Generator manufacturers told NBC News that their products are not dangerous, so long as users follow the safety guidelines in instruction manuals, “which include keeping the machines outside, away from doors and windows. But safety advocates say those instructions aren’t always easy to follow, because the machines can’t be operated in rain or snow. And a review of user manuals by the news organizations found that they can provide conflicting messages. Some manuals suggest keeping generators a shorter distance from windows or doors than the 20-foot minimum recommended by the CPSC, while others provide more general guidance such as keeping the machines ‘far away’ from homes.

The new push for mandatory rules has been years in the making. In 2016, after concluding that generator manufacturers could save lives by making machines that emit less carbon monoxide, the CPSC announced plans to make the modification mandatory.

But before the CPSC could impose the rule, industry-friendly federal law required the agency to first allow generator manufacturers to come up with their own safety upgrades and to study whether those voluntary measures were enough to protect consumers. 

Industry representatives instead proposed a cheaper safety upgrade: switches that would automatically turn the devices off when carbon monoxide builds up to an unsafe level. They said the shut-off switches would prevent 99 percent of deaths, but safety advocates argued that that claim was exaggerated.”

Biden has an obsession with “green energy” and has been trying to reorder the entire American economy, along with foreign policy, around it by spending billions of taxpayer dollars to prop his initiative up. 

Not all of the president’s supporters are on board with his push, though. Reuters noted, ” President Joe Biden traveled on Thursday to Philadelphia to pitch the promise of a green economy to union workers skeptical that the solar, wind and electric vehicle industries can deliver the same economic punch for organized labor as fossil fuel-powered refineries and power plants.

Biden took a small tour of Philadelphia’s shipyard and praised the upcoming construction of the Acadia, a union-built vessel that will support hundreds of jobs and be used to help build offshore wind farms.

About a dozen union workers in the Philadelphia region Reuters spoke to questioned whether the new industries can produce a similar number of jobs at the same high wage scale.

They may have good reason to worry.

Roughly 80% of the more than 50 EV battery, solar panel and other factories announced since passage of the Inflation Reduction Act in August are in states with laws that make it harder for workers to unionize, a Reuters analysis published this year found.”

Biden recently angered UAW officials with an announcement that the federal government would be giving Ford Motor Company billions of dollars in loans to build three electric vehicle battery plants. 

The Detroit Free Press wrote, “The head of the UAW on Friday bashed the Biden administration’s decision this week to give conditional approval for a multibillion-dollar loan package to a joint venture between Ford Motor and a South Korean battery maker without including wage, work conditions and retirement demands upfront.
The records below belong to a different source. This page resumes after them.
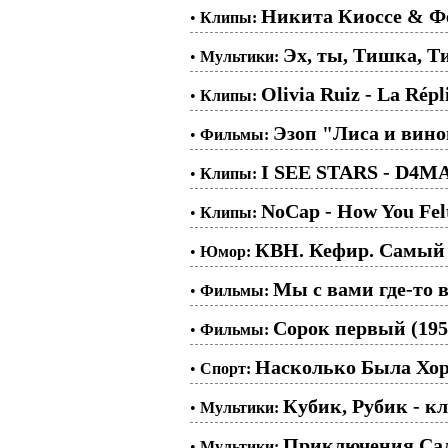
Никита Киоссе & Ф
•
Клипы:
Эх, ты, Тишка, Ти
•
Мультики:
Olivia Ruiz - La Répl
•
Клипы:
Эзоп "Лиса и вино
•
Фильмы:
I SEE STARS - D4
•
Клипы:
NoCap - How You Fel
•
Клипы:
КВН. Кефир. Самый
•
Юмор:
Мы с вами где-то в
•
Фильмы:
Сорок первый (195
•
Фильмы:
Насколько Была Хор
•
Спорт:
Кубик, Рубик - кл
•
Мультики:
Приключения Сала
•
Мультики:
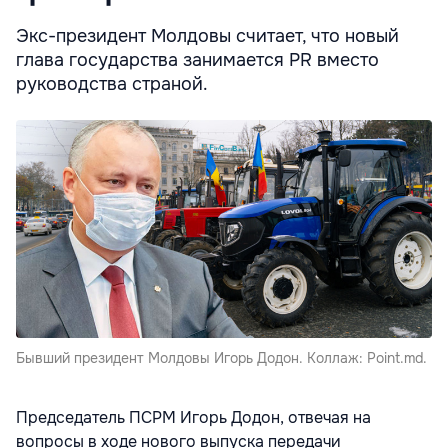
Экс-президент Молдовы считает, что новый
глава государства занимается PR вместо
руководства страной.
Бывший президент Молдовы Игорь Додон. Коллаж: Point.md.
Председатель ПСРМ Игорь Додон, отвечая на
вопросы в ходе нового выпуска передачи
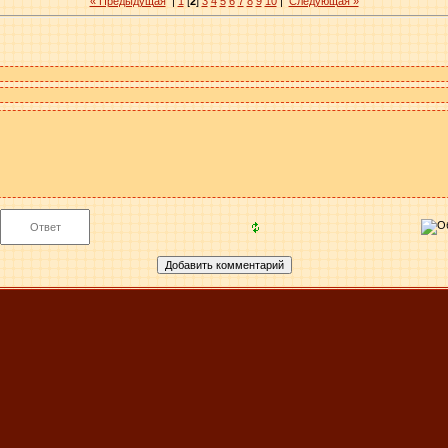
« Предыдущая
|
1
[
2
]
3
4
5
6
7
8
9
10
|
Следующая »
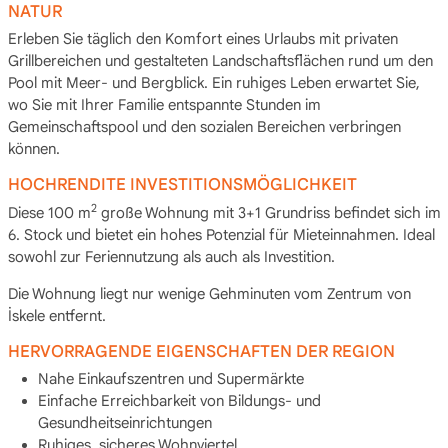
NATUR
Erleben Sie täglich den Komfort eines Urlaubs mit privaten
Grillbereichen und gestalteten Landschaftsflächen rund um den
Pool mit Meer- und Bergblick. Ein ruhiges Leben erwartet Sie,
wo Sie mit Ihrer Familie entspannte Stunden im
Gemeinschaftspool und den sozialen Bereichen verbringen
können.
HOCHRENDITE INVESTITIONSMÖGLICHKEIT
2
Diese 100 m
große Wohnung mit 3+1 Grundriss befindet sich im
6. Stock und bietet ein hohes Potenzial für Mieteinnahmen. Ideal
sowohl zur Feriennutzung als auch als Investition.
Die Wohnung liegt nur wenige Gehminuten vom Zentrum von
İskele entfernt.
HERVORRAGENDE EIGENSCHAFTEN DER REGION
Nahe Einkaufszentren und Supermärkte
Einfache Erreichbarkeit von Bildungs- und
Gesundheitseinrichtungen
Ruhiges, sicheres Wohnviertel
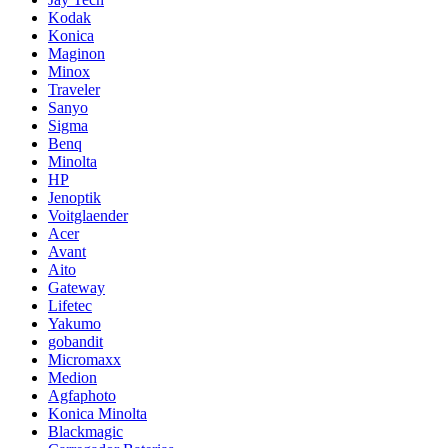
Kodak
Konica
Maginon
Minox
Traveler
Sanyo
Sigma
Benq
Minolta
HP
Jenoptik
Voitglaender
Acer
Avant
Aito
Gateway
Lifetec
Yakumo
gobandit
Micromaxx
Medion
Agfaphoto
Konica Minolta
Blackmagic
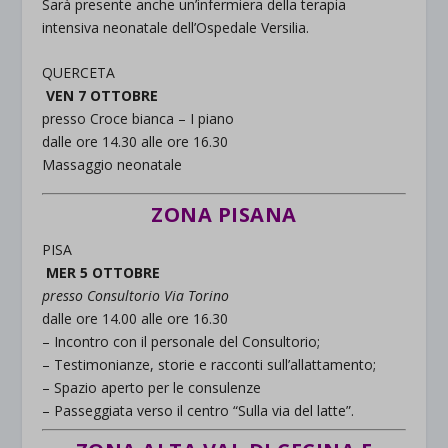
Sarà presente anche un’infermiera della terapia
intensiva neonatale dell’Ospedale Versilia.
QUERCETA
VEN 7 OTTOBRE
presso Croce bianca – I piano
dalle ore 14.30 alle ore 16.30
Massaggio neonatale
ZONA PISANA
PISA
MER 5 OTTOBRE
presso Consultorio Via Torino
dalle ore 14.00 alle ore 16.30
– Incontro con il personale del Consultorio;
– Testimonianze, storie e racconti sull’allattamento;
– Spazio aperto per le consulenze
– Passeggiata verso il centro “Sulla via del latte”.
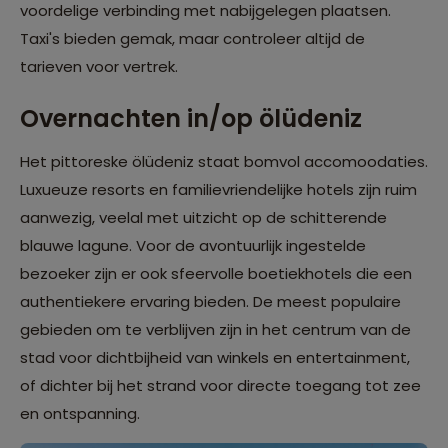
voordelige verbinding met nabijgelegen plaatsen.
Taxi's bieden gemak, maar controleer altijd de
tarieven voor vertrek.
Overnachten in/op ölüdeniz
Het pittoreske ölüdeniz staat bomvol accomoodaties.
Luxueuze resorts en familievriendelijke hotels zijn ruim
aanwezig, veelal met uitzicht op de schitterende
blauwe lagune. Voor de avontuurlijk ingestelde
bezoeker zijn er ook sfeervolle boetiekhotels die een
authentiekere ervaring bieden. De meest populaire
gebieden om te verblijven zijn in het centrum van de
stad voor dichtbijheid van winkels en entertainment,
of dichter bij het strand voor directe toegang tot zee
en ontspanning.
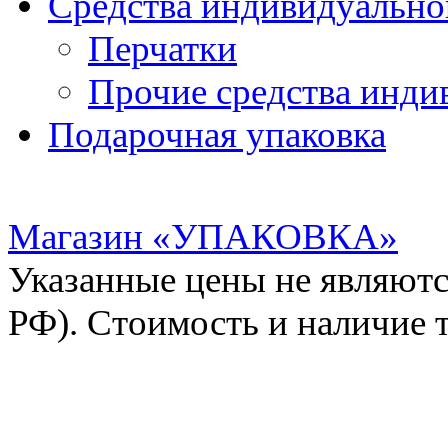
Средства индивидуальн
Перчатки
Прочие средства инди
Подарочная упаковка
Магазин «УПАКОВКА»
Указанные цены не являютс
РФ). Стоимость и наличие 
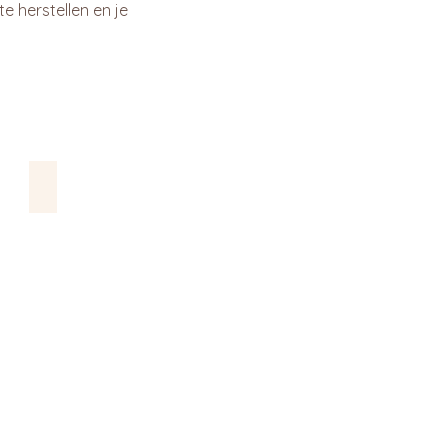
e herstellen en je
Recovery en Proteïnen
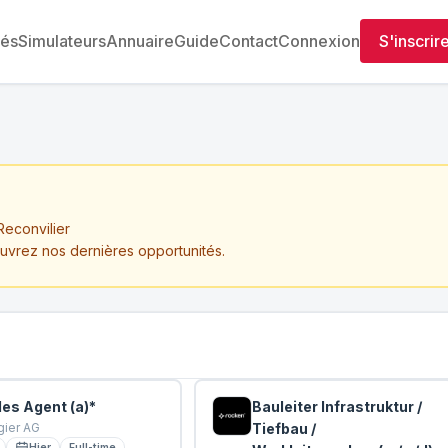
tés
Simulateurs
Annuaire
Guide
Contact
Connexion
S'inscrir
Reconvilier
ouvrez nos dernières opportunités.
les Agent (a)*
Bauleiter Infrastruktur /
gier AG
Tiefbau /
Hier
Full-time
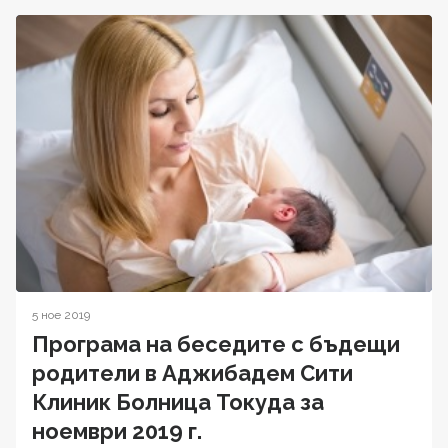
5 ное 2019
Програма на беседите с бъдещи
родители в Аджибадем Сити
Клиник Болница Токуда за
ноември 2019 г.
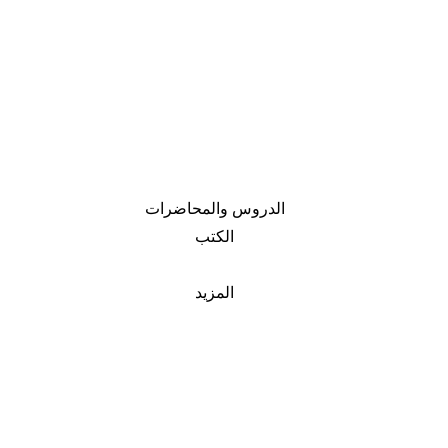
الدروس والمحاضرات
الكتب
المزيد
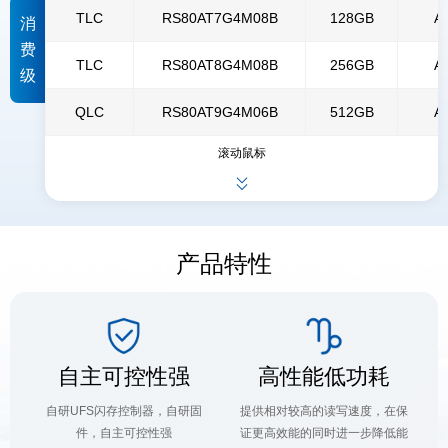
TLC
RS80AT7G4M08B
128
GB
A
消
费
TLC
RS80AT8G4M08B
256GB
A
级
QLC
RS80AT9G4M06B
512GB
A
滚动鼠标
产品特性
自主可控性强
高性能低功耗
自研UFS闪存控制器，自研固
提供相对较高的读写速度，在保
件，自主可控性强
证更高效能的同时进一步降低能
“We have been absolutely clear that the switch to electric engine jobs, battery production and other EV (electric vehicle) manufacturing cannot become a race to the bottom,” UAW President Shawn Fain said. “Not only is the federal government not using its power to turn the tide — they’re actively funding the race to the bottom with billions in public money.”

“Why is Joe Biden’s administration facilitating this corporate greed with taxpayer money?” Fain continued in the statement, which also called the loan a “handout.”

Fain and the UAW have made it clear they want to organize EV battery plants, since the move to manufacturing EVs will likely result in fewer line workers being needed to assemble the cars and trucks. As part of that, they have been pressuring the Biden administration and Democrats in Congress to link the availability of loans and other awards to companies’ willingness to be organized by labor and otherwise hit wage and benefit demands.”